Die Arten von Wundern

Es gibt insgesamt sechs Arten von Wundern: Irhas, Mu’giza, Karama und Ma’una (Beistand), die beiden letztgenannten können auch einem besonders frommen Diener Gottes zuteil werden, ohne jedoch einen Anspruch auf das Prophetentum anzukündigen; er selbst ist den Gesetzen eines Propheten unterworfen. Sie müssen mit guten Werken, gleichermaßen in Form von Bekanntem oder Unbekanntem, verbunden sein und in jedem Fall im Namen des rechten Glaubens geschehen.

Das Zeichen eines Lügenpropheten wird Ihana genannt, das eines Zauberers Istidrag (Betrug).

Für „prophetisches Wunder“ verwendet man meist den terminus technicus Mu’giza, obwohl dieses Wort weder im Koran noch in der Sunna vorkommt; im Koran heißt das Wunder ‚Aya, Zeichen, oder Burhan, Beweis. In den älteren Sunna-Werken ist auch die bereits erwähnte Bezeichnung Dala’il (an-Nubuwwa) geläufig; später setzte sich dann der Ausdruck Mu’giza durch. Mu’giza steht seitdem für das Wunder eines Propheten, das dieser nach seiner Sendung vollzogen hat.

Die Karama ist eine wundersame Tat, die Gott einem beispielhaften Gläubigen zu vollbringen erlaubt, der allerdings nicht mit dem Prophetentum bedacht wurde Eine Karama kann aber einem Propheten selbst widerfahren, indem sie noch vor seiner Sendung den „Grundstein“ zu seinem Prophetentum legt (Irhas li-n-nubuwwa), z.B. als Jesus noch als Kind in der Wiege zu sprechen anhebt, um seine Mutter zu verteidigen.

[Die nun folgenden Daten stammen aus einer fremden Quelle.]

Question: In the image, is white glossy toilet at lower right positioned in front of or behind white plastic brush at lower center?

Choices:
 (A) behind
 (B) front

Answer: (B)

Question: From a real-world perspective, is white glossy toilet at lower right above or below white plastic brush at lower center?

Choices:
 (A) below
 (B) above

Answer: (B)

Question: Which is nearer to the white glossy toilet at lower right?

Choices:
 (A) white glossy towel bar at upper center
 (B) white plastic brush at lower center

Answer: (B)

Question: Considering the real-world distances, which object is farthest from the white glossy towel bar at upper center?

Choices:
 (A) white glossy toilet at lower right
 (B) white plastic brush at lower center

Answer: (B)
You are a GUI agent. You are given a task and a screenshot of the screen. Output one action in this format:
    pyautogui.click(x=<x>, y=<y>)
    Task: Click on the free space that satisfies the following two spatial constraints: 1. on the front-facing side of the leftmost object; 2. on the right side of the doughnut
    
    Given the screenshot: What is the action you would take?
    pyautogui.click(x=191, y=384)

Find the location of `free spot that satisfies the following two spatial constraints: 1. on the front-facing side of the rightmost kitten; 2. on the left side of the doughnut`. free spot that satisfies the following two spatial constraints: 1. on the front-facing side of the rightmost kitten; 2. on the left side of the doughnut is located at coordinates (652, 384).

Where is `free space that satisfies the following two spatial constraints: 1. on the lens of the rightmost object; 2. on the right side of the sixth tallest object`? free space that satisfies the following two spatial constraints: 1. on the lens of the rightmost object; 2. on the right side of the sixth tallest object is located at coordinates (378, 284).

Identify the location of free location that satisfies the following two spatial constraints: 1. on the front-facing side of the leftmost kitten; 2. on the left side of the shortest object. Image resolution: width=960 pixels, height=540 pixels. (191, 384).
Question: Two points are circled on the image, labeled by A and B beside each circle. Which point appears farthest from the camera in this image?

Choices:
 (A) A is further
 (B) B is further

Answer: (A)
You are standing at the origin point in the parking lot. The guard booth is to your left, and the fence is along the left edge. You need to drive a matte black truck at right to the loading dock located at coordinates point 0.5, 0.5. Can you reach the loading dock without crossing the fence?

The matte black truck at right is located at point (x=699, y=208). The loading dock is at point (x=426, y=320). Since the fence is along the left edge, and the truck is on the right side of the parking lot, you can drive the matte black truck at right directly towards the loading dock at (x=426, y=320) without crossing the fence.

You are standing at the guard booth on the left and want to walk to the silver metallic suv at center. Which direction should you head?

Eine Mu’giza muss folgende Eigenschaften aufweisen:

1) Es muss eine Tat sein, die durch Allah erfolgt, oder einer solchen Tat entsprechen, das bedeutet: Eine Unterlassung oder das Verhindern einer Tat zählt ebenso als Wundern, wenn sich der Wille Gottes darin äußert. Der Prophet sagte einmal: „Ich werde meine Hand aufs Haupt legen, ihr aber werdet es nicht können; dies ist mein Zeichen.“ In diesem Fall handelt es sich beim Unvermögen der Menschen, es ihm gleichzutun, um das eigentliche Wunder.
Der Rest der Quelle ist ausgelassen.